Ever since Emancipation, America has slept on one opportunity after another to redress the grievous wrong done to formerly enslaved Africans, beginning with the “40 acres and a mule” that never materialized after the Civil War.

Not only did restitution fade from public debate after the Civil War; a myriad of new and slippery forms of slavery were kept alive by any means necessary, compounding the interest on the debt. All through Reconstruction, the Jim Crow era, the New Deal and well into the civil rights era, an octopus of state-sanctioned segregation, venal corporate practices, employment discrimination, educational inequality and mob violence squeezed Black Americans with interlocking tentacles that begrudgingly, if ever, let go.

Even the G.I. Bill, a federal program begun in 1946 to help millions of returning veterans with education and housing, largely bypassed Black Americans, owing largely to discriminatory policies in the banking, real estate, business and insurance sectors.

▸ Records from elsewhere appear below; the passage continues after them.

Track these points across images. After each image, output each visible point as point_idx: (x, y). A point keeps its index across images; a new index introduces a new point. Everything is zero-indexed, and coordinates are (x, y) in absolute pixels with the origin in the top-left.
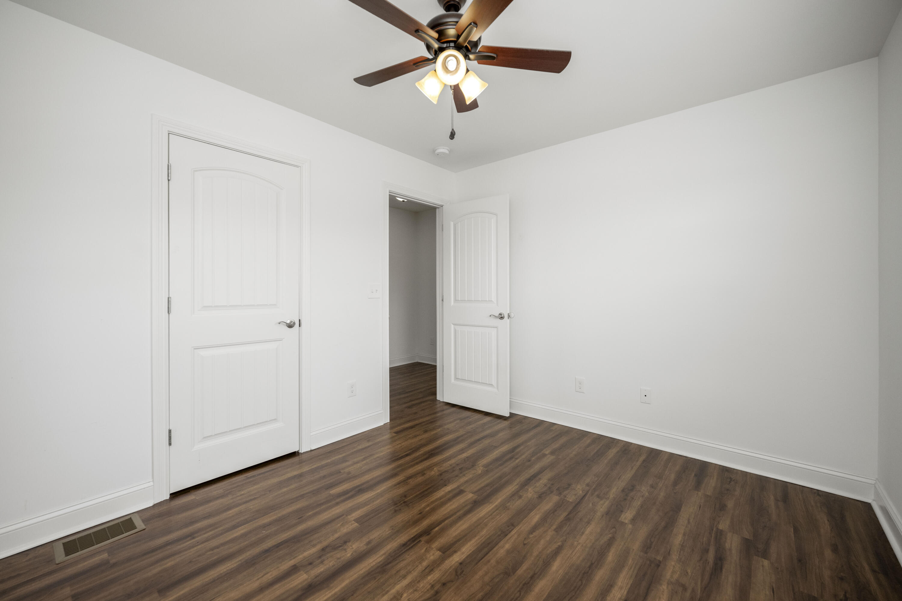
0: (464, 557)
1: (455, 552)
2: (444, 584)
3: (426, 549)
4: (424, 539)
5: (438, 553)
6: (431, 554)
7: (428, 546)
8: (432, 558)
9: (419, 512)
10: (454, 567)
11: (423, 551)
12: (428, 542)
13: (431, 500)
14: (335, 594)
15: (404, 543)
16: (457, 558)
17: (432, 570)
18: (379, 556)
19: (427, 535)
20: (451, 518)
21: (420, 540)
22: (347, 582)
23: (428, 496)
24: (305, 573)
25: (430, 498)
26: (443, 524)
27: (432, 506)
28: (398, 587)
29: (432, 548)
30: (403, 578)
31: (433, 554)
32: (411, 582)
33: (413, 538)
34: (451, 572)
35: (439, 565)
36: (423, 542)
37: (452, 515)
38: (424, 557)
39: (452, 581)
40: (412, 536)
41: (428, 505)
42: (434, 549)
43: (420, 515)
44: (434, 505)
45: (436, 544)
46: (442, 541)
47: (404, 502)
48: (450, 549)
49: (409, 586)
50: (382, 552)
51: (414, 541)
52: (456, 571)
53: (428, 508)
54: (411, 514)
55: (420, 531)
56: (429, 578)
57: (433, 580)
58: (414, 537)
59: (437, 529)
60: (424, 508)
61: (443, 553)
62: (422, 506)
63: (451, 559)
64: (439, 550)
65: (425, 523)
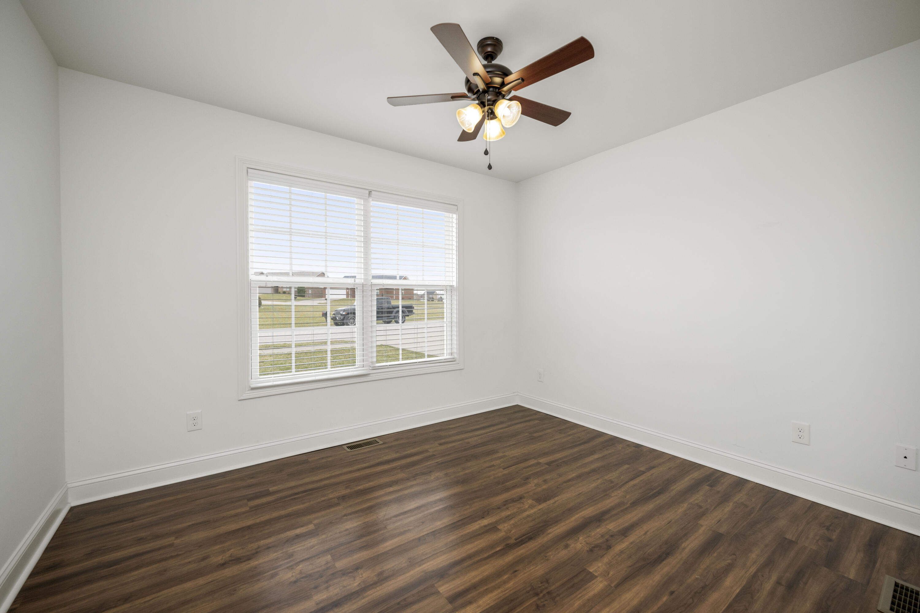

The stark legacy of this history is visible all around us. According to a 2019 report from the Federal Reserve, the median net worth of Black households is about one-eighth that of white households.  The average Black household earns about half as much as the average white household and owns only about 15 to 20 percent as much wealth, according to an October 2021 report from the Federal Reserve, and the gap has “widened notably over the past few decades.”

Wealth is often held up as the key indicator of the impact of white racism over time, but a shocking gap between Black and white America persists along every axis of life quality, from physical and mental health and life expectancy to educational opportunity.

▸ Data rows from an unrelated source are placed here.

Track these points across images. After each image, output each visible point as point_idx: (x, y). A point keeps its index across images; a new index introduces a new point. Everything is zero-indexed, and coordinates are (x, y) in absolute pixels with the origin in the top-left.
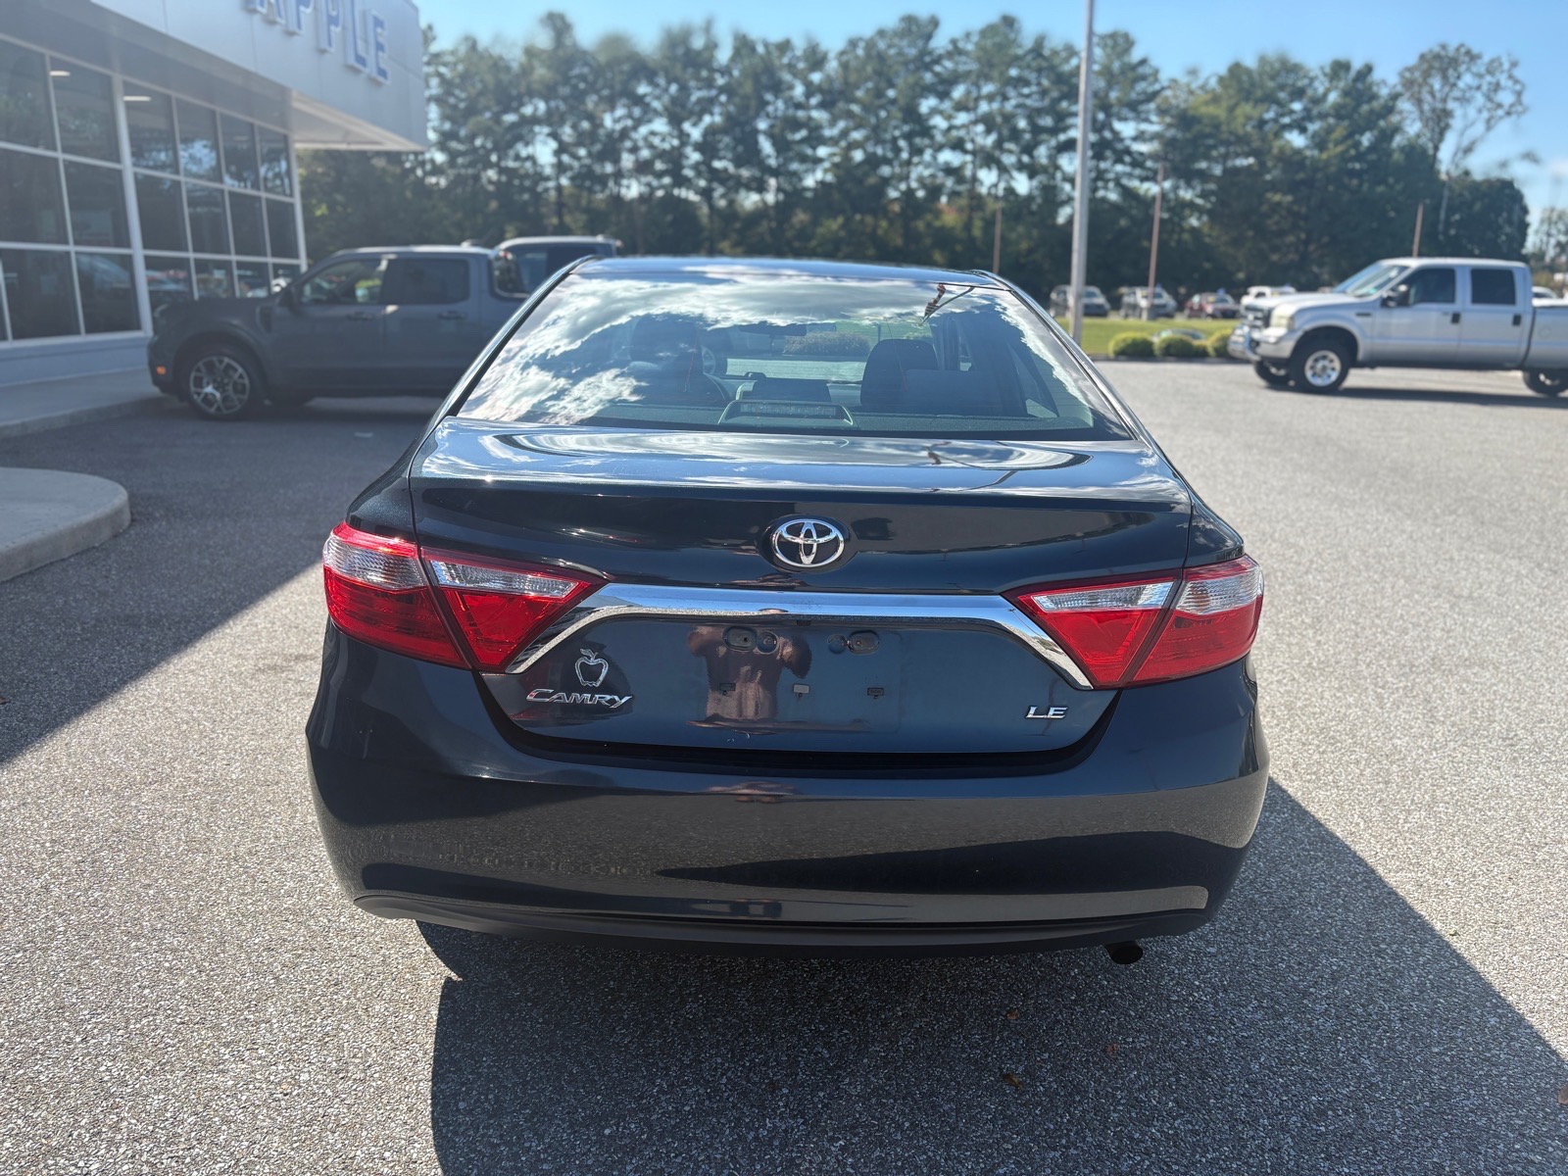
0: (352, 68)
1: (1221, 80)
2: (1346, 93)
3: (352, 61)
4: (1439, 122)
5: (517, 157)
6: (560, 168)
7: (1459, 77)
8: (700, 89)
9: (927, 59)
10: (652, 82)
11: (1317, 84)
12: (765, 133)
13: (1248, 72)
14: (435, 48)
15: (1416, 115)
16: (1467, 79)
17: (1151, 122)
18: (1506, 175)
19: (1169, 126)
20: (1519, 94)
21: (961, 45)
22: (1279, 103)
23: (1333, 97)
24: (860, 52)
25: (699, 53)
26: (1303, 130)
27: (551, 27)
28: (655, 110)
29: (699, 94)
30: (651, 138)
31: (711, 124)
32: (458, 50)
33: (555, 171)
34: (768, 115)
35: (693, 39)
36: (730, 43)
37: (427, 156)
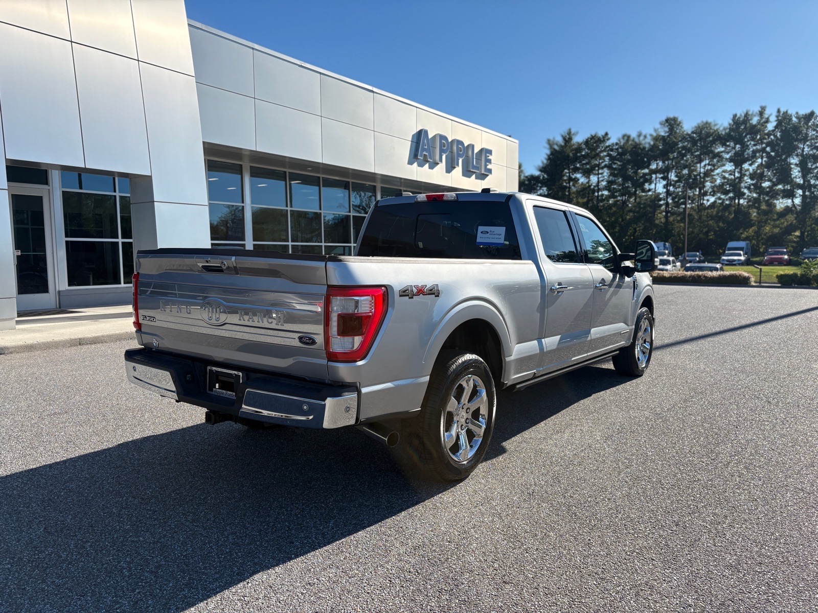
5: (644, 190)
6: (668, 193)
8: (755, 145)
10: (725, 145)
12: (796, 165)
14: (607, 144)
25: (755, 126)
27: (667, 124)
28: (726, 159)
29: (754, 148)
30: (723, 174)
31: (762, 163)
32: (620, 143)
33: (665, 195)
34: (797, 155)
35: (751, 119)
36: (776, 119)
37: (600, 193)
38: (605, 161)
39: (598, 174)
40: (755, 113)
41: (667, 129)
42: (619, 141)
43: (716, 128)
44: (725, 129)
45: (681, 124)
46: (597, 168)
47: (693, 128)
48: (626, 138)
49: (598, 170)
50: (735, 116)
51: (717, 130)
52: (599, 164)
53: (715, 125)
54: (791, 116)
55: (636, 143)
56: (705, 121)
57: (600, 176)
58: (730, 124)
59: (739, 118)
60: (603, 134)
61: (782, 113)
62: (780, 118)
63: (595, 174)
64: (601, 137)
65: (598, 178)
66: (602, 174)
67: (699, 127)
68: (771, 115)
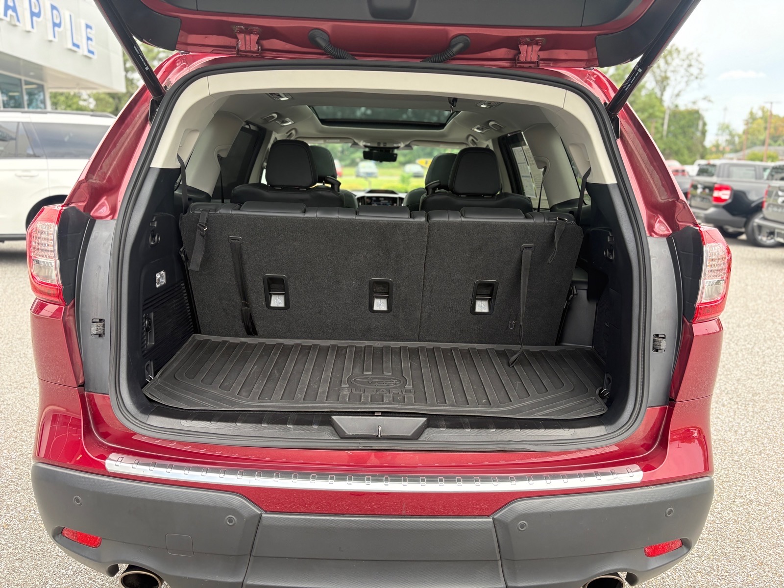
0: (70, 50)
3: (70, 46)
4: (664, 82)
7: (672, 61)
15: (653, 79)
16: (676, 62)
18: (695, 107)
20: (701, 69)
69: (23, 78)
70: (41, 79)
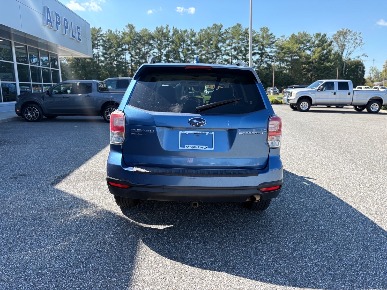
1: (290, 38)
2: (319, 41)
4: (343, 47)
5: (121, 58)
6: (132, 61)
7: (347, 37)
8: (165, 42)
9: (220, 34)
10: (154, 40)
11: (313, 39)
12: (181, 52)
13: (296, 36)
14: (101, 33)
15: (337, 46)
16: (349, 37)
17: (274, 48)
18: (359, 59)
19: (278, 49)
20: (361, 40)
21: (228, 31)
22: (304, 44)
23: (317, 42)
24: (204, 33)
25: (165, 33)
26: (310, 50)
27: (129, 27)
28: (155, 47)
29: (165, 43)
30: (154, 53)
31: (168, 50)
32: (107, 33)
33: (130, 61)
34: (182, 48)
35: (164, 30)
36: (172, 31)
37: (99, 58)
38: (100, 42)
39: (98, 48)
40: (164, 27)
41: (129, 29)
42: (107, 32)
43: (150, 32)
44: (153, 33)
45: (135, 28)
46: (97, 45)
47: (140, 31)
48: (109, 31)
49: (98, 46)
50: (157, 27)
51: (150, 33)
52: (97, 44)
53: (150, 30)
54: (178, 30)
55: (115, 34)
56: (145, 28)
57: (99, 49)
58: (155, 31)
59: (159, 28)
60: (99, 28)
61: (175, 29)
62: (174, 31)
63: (96, 49)
64: (98, 29)
65: (98, 51)
66: (99, 48)
67: (142, 30)
68: (171, 29)
69: (49, 51)
70: (56, 52)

People often react to any mention of reparations by asking why they should pay for wrongs that were committed long ago.

When a polluted lake is cleaned up or a barren plain is reforested, there are always some who begrudge the cost. But it would be absurd to say, “It was my grandparents, not me, who used lakes and rivers as industrial dumps and clear-cut the forests from one ocean to another at the turn of the 20th century. Why should I fix it?” Clean air and water are universally recognized as a common good. And yet, many of the same people who rejoice at the return of bison, eagles and wolves can’t bring themselves to imagine the value of a just and equal community of human beings.

Malcolm X issued a call for Black reparations on Jan. 22, 1963, at Michigan State University, adjacent to Lansing — the city where young Malcolm’s house was torched, his father was likely murdered by white supremacists, his mother pushed into poverty and mental illness and his family broken up. 

He provoked a few gasps with a classic Malcolm X provocation. He told the audience at the Erickson Kiva that if he could collect all their wages for a year, he’d be “rich beyond dreams.” 

He let the scenario sink in, relishing the rising indignation, before showing his underlying purpose: He was only holding up a mirror to white America.

“When you stop and consider the wages that were kept back from millions of Black people, not for one year, but for 310 years, you’ll see how this country got so rich so fast, and what made the economy as strong as it is today,” he said. “And all that, all of that slave labor that was amassed in unpaid wages, is due someone today.”

Nearly 60 years later, that idea is showing new signs of life.

In May 2022, 16 Black residents of Evanston, a suburb of Chicago, received $25,000 for mortgages, down payments or home repairs, to compensate for discriminatory housing practices Black residents faced between 1919 and 1969. A month later, the town council of Amherst, Massachusetts, approved the creation of a $2 million reparations fund over the next 10 years. 

Detroit’s City Council assembled its first reparations task force in May 2022. In summer 2022, California’s newly formed reparations task force issued a sweeping, 500-page interim report called for “a detailed program of reparations for African Americans.”

We’d like to push along the “normalization” of the discussion by urging skeptics, from everyday folks to City Councilmembers to state and national office-holders, to give the idea serious thought, on as big a scale as you can imagine.